Welcome to Purple Pawn, covering games played around the world by billions of people every day.
I’ve mentioned this before on my own blog, and I wasn’t the first to do so. Now Carl Bialik of the Wall Street Journal joins the fray about tile values in Scrabble.
The issue: ever since the fourth edition of The Official Scrabble Players Dictionary added the words Za and Qi, the 70 year old tile values for Q and Z now no longer seem to make as much sense as they once did. Even before these additions, the regular use of two-letter words with J and X, such as JO, XI, and XU, also seemed to make playing these letters a tad easy compared to the score they give.
That makes the game luckier: the tile scores are supposed to offset the difficulty you will encounter in getting them out (and forming seven letter words with them). Without this difficulty, players who draw the bulk of the higher-valued tiles simply have an advantage, slightly offsetting the advantage that skill (anagramming and memorization) should be providing.

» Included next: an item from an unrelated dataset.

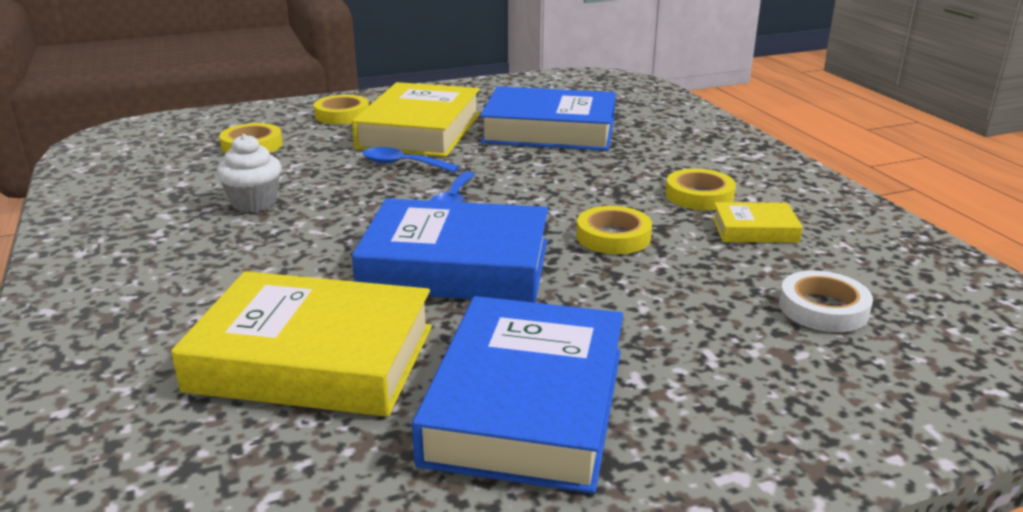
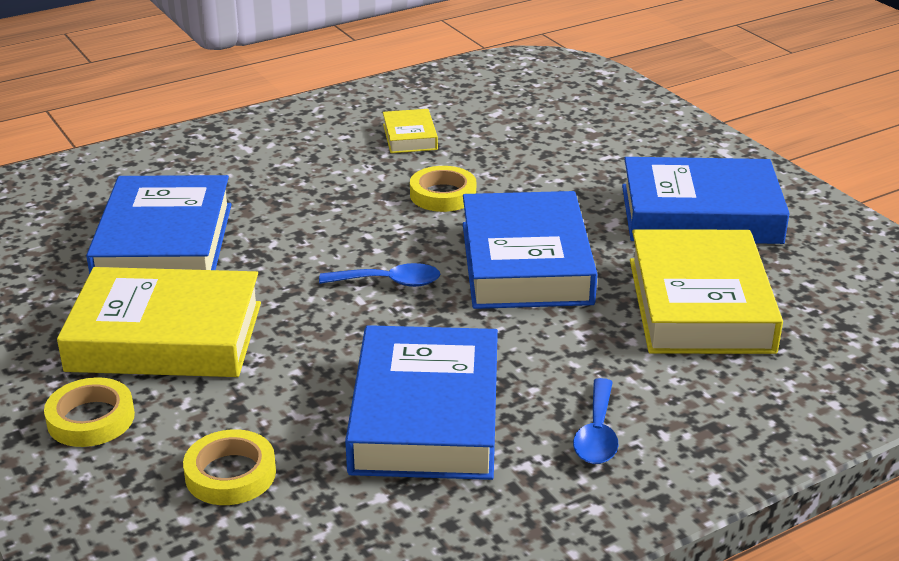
camera: 100 degrees left, 5 degrees up
white cupcake [216,134,281,212] -> blue book [345,325,498,480]
blue spoon [362,147,459,173] -> blue spoon moved to [573,378,619,464]
yellow tape [666,169,736,210] -> none
white tape [779,270,873,332] -> none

Carl notes that other games sometimes have similar imbalances, and that these imbalances are sometimes only noticeable to professional players but not amateurs, and therefore hard to change. Notwithstanding nostalgia for the original ruleset.
He also points to additional reading on the subject.
Sorry, the comment form is closed at this time.
The Z is a bit of a bonus, but I find the Q still to be a dangerous tile. Just like you used to need a U you now need an I, and they’re still rarely around. Vs are the absolute worst – only 4 points for that horrible thing that has no 2 letter words.